# WHAT IS REQUIRED
Where the material below has a line containing "right shoulder: (249, 146)", start repeating exactly, and keep going through the line containing "right ankle: (164, 266)", with no other lines.

____ THE DATA

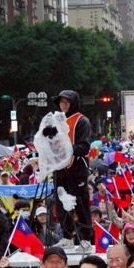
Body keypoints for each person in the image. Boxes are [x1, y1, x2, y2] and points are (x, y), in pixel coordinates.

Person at [49, 89, 94, 244]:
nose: (64, 105)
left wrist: (65, 149)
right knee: (62, 204)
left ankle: (85, 238)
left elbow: (84, 146)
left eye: (67, 102)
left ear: (73, 103)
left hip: (76, 169)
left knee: (80, 204)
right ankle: (67, 237)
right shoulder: (55, 121)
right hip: (59, 170)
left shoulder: (82, 121)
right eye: (61, 102)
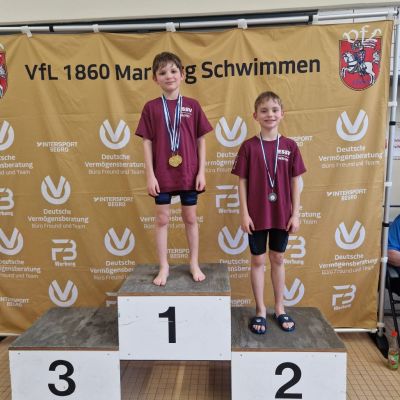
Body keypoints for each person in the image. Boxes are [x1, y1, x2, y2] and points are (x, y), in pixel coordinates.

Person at [231, 91, 306, 334]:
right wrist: (244, 213)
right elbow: (242, 181)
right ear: (255, 116)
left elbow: (296, 181)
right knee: (257, 260)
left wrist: (295, 214)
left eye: (274, 110)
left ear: (282, 114)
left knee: (278, 258)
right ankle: (260, 309)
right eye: (264, 111)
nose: (269, 114)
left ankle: (280, 308)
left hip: (281, 214)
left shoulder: (290, 146)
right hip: (256, 215)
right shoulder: (249, 146)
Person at [136, 52, 213, 286]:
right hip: (162, 174)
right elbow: (146, 142)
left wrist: (201, 172)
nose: (168, 76)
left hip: (189, 172)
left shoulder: (192, 105)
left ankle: (194, 263)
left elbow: (201, 140)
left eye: (173, 71)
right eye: (162, 72)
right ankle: (164, 266)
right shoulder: (151, 108)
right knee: (162, 219)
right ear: (155, 78)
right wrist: (150, 175)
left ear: (182, 75)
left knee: (190, 217)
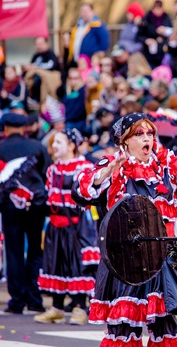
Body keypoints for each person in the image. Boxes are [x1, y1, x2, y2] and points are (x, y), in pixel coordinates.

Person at [71, 112, 177, 346]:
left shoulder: (171, 165)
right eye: (139, 134)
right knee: (124, 323)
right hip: (126, 260)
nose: (146, 138)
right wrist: (107, 172)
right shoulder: (113, 165)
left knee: (163, 324)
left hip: (162, 259)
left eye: (150, 133)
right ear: (125, 140)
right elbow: (81, 193)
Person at [35, 128, 97, 325]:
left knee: (76, 265)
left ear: (72, 146)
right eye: (54, 142)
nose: (54, 146)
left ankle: (79, 307)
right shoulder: (53, 169)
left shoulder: (83, 167)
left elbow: (86, 197)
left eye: (59, 142)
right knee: (56, 264)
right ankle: (57, 307)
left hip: (75, 227)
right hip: (55, 226)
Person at [0, 113, 52, 314]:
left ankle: (17, 300)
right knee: (35, 251)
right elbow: (47, 174)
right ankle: (35, 298)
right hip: (35, 204)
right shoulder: (37, 146)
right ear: (24, 129)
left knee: (13, 251)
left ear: (5, 129)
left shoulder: (1, 148)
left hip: (9, 205)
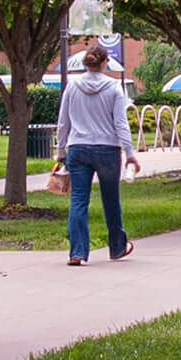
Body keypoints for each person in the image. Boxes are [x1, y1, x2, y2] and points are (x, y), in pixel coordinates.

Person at [52, 43, 135, 264]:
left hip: (77, 149)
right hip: (108, 149)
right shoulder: (115, 88)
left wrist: (60, 152)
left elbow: (63, 123)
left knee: (78, 200)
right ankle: (117, 247)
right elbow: (121, 124)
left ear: (87, 63)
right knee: (111, 199)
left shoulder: (72, 86)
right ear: (105, 63)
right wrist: (130, 153)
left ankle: (77, 252)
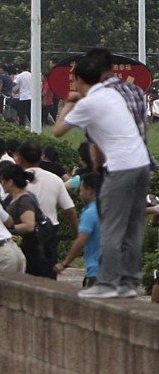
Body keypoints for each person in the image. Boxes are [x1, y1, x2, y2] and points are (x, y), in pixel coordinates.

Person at [54, 56, 152, 298]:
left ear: (78, 79)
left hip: (120, 167)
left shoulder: (90, 102)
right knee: (133, 227)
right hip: (142, 163)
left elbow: (58, 131)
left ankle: (107, 284)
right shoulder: (111, 95)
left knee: (111, 227)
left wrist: (69, 102)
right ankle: (128, 284)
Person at [15, 141, 78, 279]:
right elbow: (70, 210)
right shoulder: (54, 179)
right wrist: (76, 233)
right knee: (48, 279)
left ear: (19, 159)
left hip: (24, 234)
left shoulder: (15, 180)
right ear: (40, 157)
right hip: (49, 234)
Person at [0, 165, 50, 278]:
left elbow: (29, 225)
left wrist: (10, 228)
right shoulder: (12, 198)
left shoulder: (24, 200)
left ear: (10, 182)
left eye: (2, 180)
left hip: (30, 251)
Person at [55, 174, 101, 287]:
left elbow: (80, 241)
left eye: (81, 190)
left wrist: (64, 263)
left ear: (89, 190)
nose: (80, 194)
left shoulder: (90, 213)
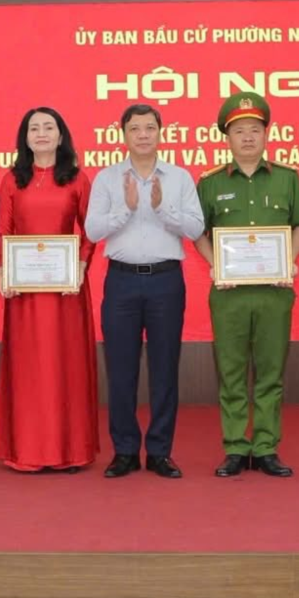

________

# ANSWER BOX
right shoulder: (249, 146)
Person at [136, 52, 213, 286]:
right hip: (162, 174)
right elbow: (146, 142)
left wrist: (201, 172)
nose: (168, 76)
left hip: (189, 172)
left shoulder: (192, 105)
left ankle: (194, 263)
left elbow: (201, 140)
left eye: (173, 71)
right eye: (162, 72)
right ankle: (164, 266)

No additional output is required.